Andrea Arnold’s dynamic and empathetic vision of young, weird, middle America, American Honey, is a sprawling road film that transports us through wealthy suburban cul-de-sacs to poverty-stricken trailer parks with cities just out of reach. Newcomer actress who should now be cast in everything, Sasha Lane, plays Star: an impulsive teen who leaves an abusive home to sell magazines before joining a group of “young adults” she meets dancing to Rihanna in the middle of Kmart, including rat-tailed heartthrob Jake (Shia LaBeouf who still looks like a teen, even in his 30s let’s be honest). Accompanied by one of the best music selections put to film in my lifetime(it is so rare for a film about my generation to use music most of us *actually* listen to) our group drives through the highways of middle America sharing their stories in between swigs of beer, vodka and hits of a cigs and joints. These kids all represent patches of the quilt that makes up the modern American middle and lower classes. By allowing her actors to improvise organic, loosely constructed scenes American Honey feels almost like a blend between tone poetry and documentary. This movie is a hypnotic experience brimming with energy and humanity.
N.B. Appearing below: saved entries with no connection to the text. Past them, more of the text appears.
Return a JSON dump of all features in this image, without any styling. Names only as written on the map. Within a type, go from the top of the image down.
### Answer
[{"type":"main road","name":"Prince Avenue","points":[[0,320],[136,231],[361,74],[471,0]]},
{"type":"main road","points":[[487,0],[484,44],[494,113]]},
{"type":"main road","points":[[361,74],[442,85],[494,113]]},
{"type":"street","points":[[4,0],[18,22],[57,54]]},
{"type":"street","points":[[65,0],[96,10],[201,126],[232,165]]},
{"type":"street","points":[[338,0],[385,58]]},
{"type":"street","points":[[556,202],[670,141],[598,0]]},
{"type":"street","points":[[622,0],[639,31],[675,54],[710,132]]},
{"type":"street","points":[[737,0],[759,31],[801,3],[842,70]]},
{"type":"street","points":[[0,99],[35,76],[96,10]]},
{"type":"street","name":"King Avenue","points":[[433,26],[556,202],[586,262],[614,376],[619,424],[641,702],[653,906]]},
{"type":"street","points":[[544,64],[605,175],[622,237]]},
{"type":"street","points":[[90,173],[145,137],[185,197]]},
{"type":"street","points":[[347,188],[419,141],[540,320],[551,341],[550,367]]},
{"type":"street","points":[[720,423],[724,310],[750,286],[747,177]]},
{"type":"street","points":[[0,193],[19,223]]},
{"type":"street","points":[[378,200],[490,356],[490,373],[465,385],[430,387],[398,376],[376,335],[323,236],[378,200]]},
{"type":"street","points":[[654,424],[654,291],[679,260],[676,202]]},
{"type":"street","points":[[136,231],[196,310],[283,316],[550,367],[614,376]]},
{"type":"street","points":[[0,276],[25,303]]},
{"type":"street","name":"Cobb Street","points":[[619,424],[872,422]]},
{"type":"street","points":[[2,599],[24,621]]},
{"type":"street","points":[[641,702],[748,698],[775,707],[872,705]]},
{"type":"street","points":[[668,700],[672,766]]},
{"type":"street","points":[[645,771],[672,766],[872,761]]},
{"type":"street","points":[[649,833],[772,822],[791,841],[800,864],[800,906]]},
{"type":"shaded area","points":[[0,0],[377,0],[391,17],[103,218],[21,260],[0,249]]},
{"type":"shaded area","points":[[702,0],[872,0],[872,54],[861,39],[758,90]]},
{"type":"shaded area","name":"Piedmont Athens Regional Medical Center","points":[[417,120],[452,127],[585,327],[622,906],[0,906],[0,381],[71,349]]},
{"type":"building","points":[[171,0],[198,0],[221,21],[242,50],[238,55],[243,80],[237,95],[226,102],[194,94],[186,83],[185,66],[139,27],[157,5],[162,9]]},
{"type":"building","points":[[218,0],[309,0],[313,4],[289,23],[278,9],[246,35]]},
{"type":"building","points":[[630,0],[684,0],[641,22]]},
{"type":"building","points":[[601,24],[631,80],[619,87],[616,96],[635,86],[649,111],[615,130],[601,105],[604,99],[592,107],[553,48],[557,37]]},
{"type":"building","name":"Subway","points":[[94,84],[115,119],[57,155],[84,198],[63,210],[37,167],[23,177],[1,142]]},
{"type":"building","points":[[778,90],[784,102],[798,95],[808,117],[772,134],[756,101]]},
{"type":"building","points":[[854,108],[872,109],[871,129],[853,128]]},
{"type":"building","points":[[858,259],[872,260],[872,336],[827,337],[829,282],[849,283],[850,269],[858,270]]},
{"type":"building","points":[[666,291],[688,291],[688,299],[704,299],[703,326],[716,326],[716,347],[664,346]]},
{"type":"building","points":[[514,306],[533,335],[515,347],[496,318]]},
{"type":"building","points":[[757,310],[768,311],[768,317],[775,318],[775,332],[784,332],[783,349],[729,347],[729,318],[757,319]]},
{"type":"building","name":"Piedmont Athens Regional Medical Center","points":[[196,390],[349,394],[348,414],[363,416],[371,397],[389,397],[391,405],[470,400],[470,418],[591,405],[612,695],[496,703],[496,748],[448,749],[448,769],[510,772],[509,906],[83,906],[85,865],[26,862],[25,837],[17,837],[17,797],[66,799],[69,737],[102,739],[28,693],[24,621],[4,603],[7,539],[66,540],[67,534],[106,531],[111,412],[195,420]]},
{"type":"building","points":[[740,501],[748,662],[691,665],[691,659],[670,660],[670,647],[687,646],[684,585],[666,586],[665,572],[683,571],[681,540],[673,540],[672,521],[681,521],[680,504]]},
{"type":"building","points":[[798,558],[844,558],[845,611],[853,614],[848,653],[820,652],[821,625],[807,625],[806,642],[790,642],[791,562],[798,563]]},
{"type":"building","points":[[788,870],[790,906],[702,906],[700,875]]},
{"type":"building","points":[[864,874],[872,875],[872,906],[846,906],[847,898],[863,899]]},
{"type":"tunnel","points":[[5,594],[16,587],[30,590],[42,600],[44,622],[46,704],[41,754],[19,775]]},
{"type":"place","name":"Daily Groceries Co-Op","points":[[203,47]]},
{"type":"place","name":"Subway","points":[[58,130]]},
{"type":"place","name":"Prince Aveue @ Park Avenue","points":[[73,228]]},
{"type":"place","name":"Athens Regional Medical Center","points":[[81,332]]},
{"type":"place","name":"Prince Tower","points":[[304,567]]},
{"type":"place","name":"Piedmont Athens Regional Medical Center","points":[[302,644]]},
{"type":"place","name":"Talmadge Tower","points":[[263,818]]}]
At the same time Elizabeth Wood’s White Girl is almost a complimentary experience that is equally potent. This directorial debut that is carried by young University student Leah (Homeland’s Morgan Saylor) caught in a sort of purgatory between two interrelated and immiscible New York worlds she doesn’t grasp: the upper class publishing industry and its drug-fueled parties, and the underclass of drug pushers on her street corner. When her lover gets locked up, she sells his cocaine stash in order to pay for legal fees and support her endeavors. Her odyssey pushes her deeper into the dichotomy between her upper-class status and the under-class role she has adopted irrevocably changing her into an unwilling bridge in this tale of two cities. If Arnold’s movie was about discovering yourself in rural America, Wood’s movie is about how we can lose ourselves to the urban sprawl.
Not since Spring Breakers have I seen movies so at once mesmerizing and sickening and so…authentic feeling (a paradox given the root of “art” in the term “artificial”). American Honey and White Girl pulsate with unrivaled youthful energy. Each one portraying uncomfortable visions of a generation still defining itself in a modern frontier.